SEC Catches Another Crypto Scammer Worth $7 Million

The Securities and Exchange Commission (SEC) found a Latvian citizen who allegedly defrauded hundreds of retail investors out of at least $7 million through two separate fraudulent digital asset securities offerings, commonly known as initial coin offerings (ICOs).

Two Crypto Scams Involving ICOs

The SEC’s complaint charges Auzins with violating the antifraud and registration provisions of the federal securities laws, and seeks permanent injunctions, including conduct-based injunctions, disgorgement plus prejudgment interest, civil penalties, and an officer-and-director bar against him.

The complaint claims Ivars Auzins used fake names, fictitious entities, and fraudulent profiles to perpetrate his schemes, and misappropriated nearly all of the investor funds that were raised.

Of the two fraudulent schemes, he was able to raise at least $7 million from investors all over the world, including the United States. The existence of US citizens as victims is the justification for the SEC to take action against Ivars Auzins.

From January 2018 through March 2018, Auzins fraudulently offered and sold unregistered digital tokens as part of an ICO of Denaro, a purported “multi-currency debit card platform.”

According to the government agency, the Latvian falsely claimed Denaro enabled users to store their digital assets in a secure digital wallet and then spend them “like any other debit card” which could be provided by a credit card issuer.

The product and services, however, weren’t real and Ivars Auzins took the ICO’s proceeds for himself and his personal interests, the complaint states.

GIVEN INFORMATION:
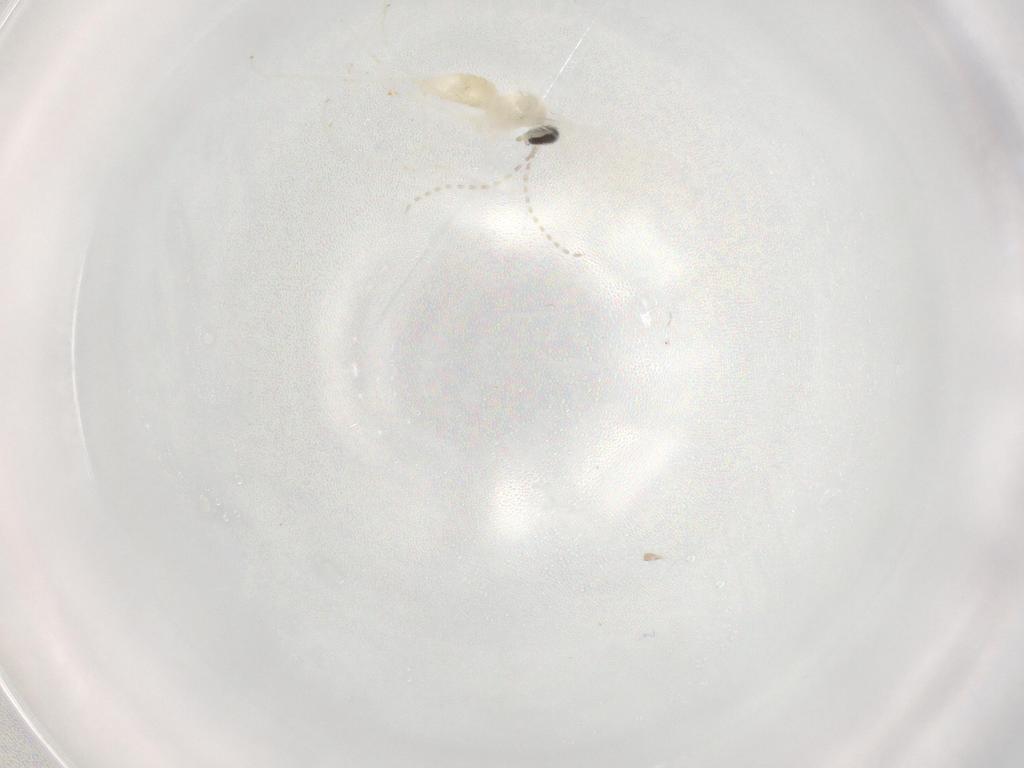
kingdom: Animalia
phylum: Arthropoda
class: Insecta
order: Diptera
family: Cecidomyiidae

TASK TO CARRY OUT: Can you continue the article about the SEC's case against the Latvian ICO scammer, which appears above the rows, starting right after its final sentence?

EXERCISE RESULT:
The second scam, took place from April 2019 to July 2019, where he raised funds through a different initial coin offering with the goal to fund a fictitious cloud mining program so that investors could receive a daily “automatic payout . . . in whichever coin they mine.” He misappropriated nearly all of the funds raised in the offering.

“As we allege, Auzins was engaged in a brazen scheme to defraud retail investors under the guise of profitable digital asset opportunities. We will continue to detect and pursue those that seek to victimize investors in the digital asset space”, said Kristina Littman, Chief of the SEC Enforcement Division’s Cyber Unit.

Crypto Scams on the Rise

ASIC, Australia’s financial watchdog, has recently warned against advertisements disguised as fake news articles after receiving an increased number of complaints from consumers who have lost money by trusting them.

According to the reports, most ads promote crypto and contracts for difference (CFD) trading. “ASIC has also seen advertisements and websites falsely using ASIC logos or misleadingly saying the investment is ‘approved’ by ASIC”, the regulator stated.

“A common tactic used by scammers is to promote fake articles via social media. They look realistic and impersonate real news outlets. Some examples include Forbes Business Magazine, ABC News, Sunrise and The Project”, ASIC said, explaining that once consumers click on these advertisements, they are directed to a site that is not linked with the impersonated publication, and then they are asked for their name and contact details. Scammers then follow up by contacting the person making the inquiry, promising investment with unrealistically high returns.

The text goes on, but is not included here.